R:¡Por supuesto! Eso es imprescindible. De ahí la frustración de la que te hablaba antes.
P: En muchas series y películas se banaliza el consumo de drogas, un mensaje que llega a toda la sociedad, especialmente a la juventud. ¿Crees que la televisión pública debería liderar el compromiso con una comunicación socialmente responsable?
R:Yo creo que ya lo está haciendo.
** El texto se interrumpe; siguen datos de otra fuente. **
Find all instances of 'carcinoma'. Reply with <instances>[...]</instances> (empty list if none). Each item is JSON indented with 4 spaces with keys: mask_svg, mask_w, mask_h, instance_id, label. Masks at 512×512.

Independientemente de la polémica que hubo con La Revuelta en su momento, en la que como ya he explicado, también hubo una parte de instrumentalización interesada muy importante que lo agrandó todo más, los programas e informativos de RTVE tienen muy claro ese compromiso inquebrantable por una comunicación responsable y la influencia de nuestro trabajo en la sociedad. Los ciudadanos pueden estar tranquilos en ese sentido.